Start of Block

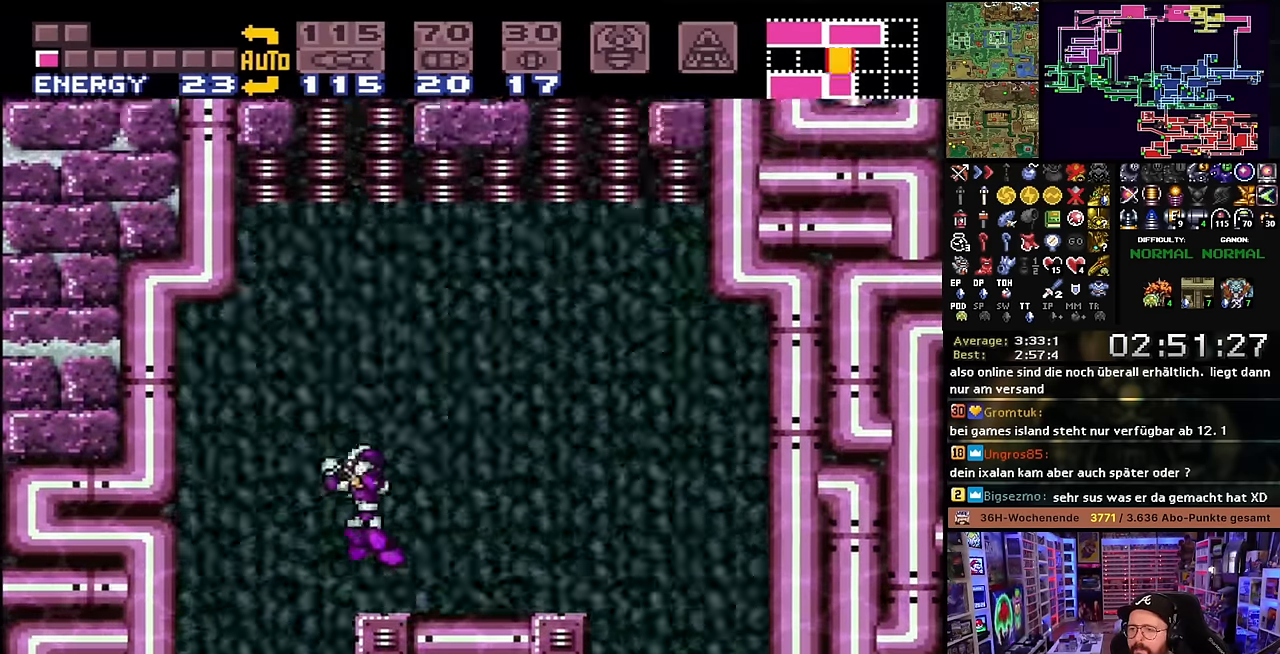
{"buttons": ["B"], "events": [[67, "DPAD_LEFT", "up"], [117, "DPAD_RIGHT", "down"], [233, "DPAD_RIGHT", "up"], [300, "DPAD_LEFT", "down"], [483, "DPAD_LEFT", "up"]]}
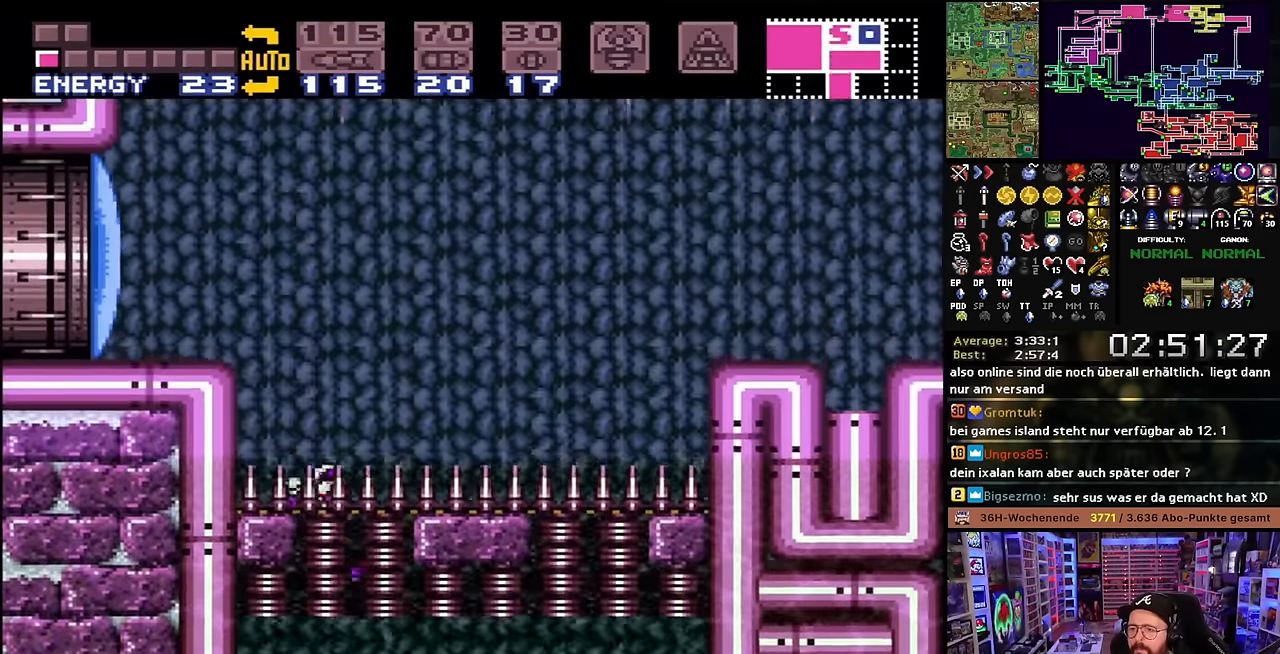
{"buttons": [], "events": [[133, "DPAD_LEFT", "down"], [250, "B", "up"], [317, "DPAD_LEFT", "up"]]}
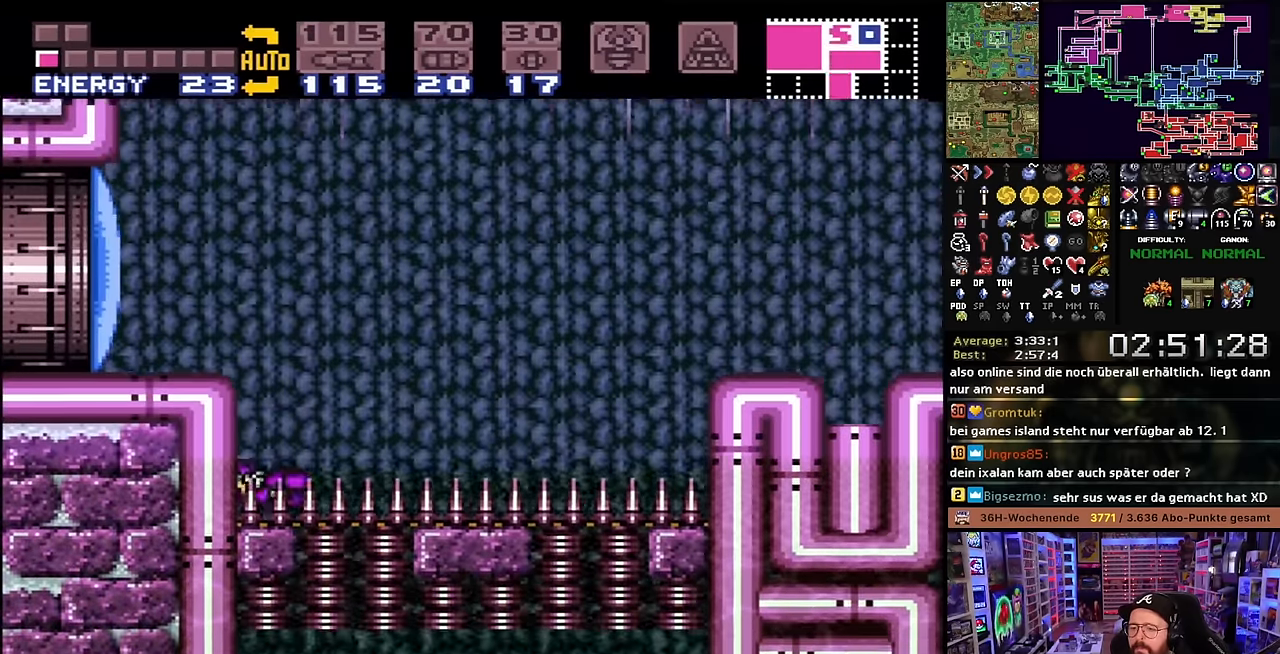
{"buttons": ["X"], "events": [[83, "B", "down"], [267, "DPAD_LEFT", "down"], [283, "Y", "down"], [300, "B", "up"], [350, "Y", "up"], [417, "DPAD_LEFT", "up"], [417, "START", "down"], [433, "START", "up"], [450, "X", "down"]]}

End of Block

- **What the task asks**:
Return the whole listing, word for word, and leave out every picture.

- **Output**:
{"buttons": ["B"], "events": [[67, "DPAD_LEFT", "up"], [117, "DPAD_RIGHT", "down"], [233, "DPAD_RIGHT", "up"], [300, "DPAD_LEFT", "down"], [483, "DPAD_LEFT", "up"]]}
{"buttons": [], "events": [[133, "DPAD_LEFT", "down"], [250, "B", "up"], [317, "DPAD_LEFT", "up"]]}
{"buttons": ["X"], "events": [[83, "B", "down"], [267, "DPAD_LEFT", "down"], [283, "Y", "down"], [300, "B", "up"], [350, "Y", "up"], [417, "DPAD_LEFT", "up"], [417, "START", "down"], [433, "START", "up"], [450, "X", "down"]]}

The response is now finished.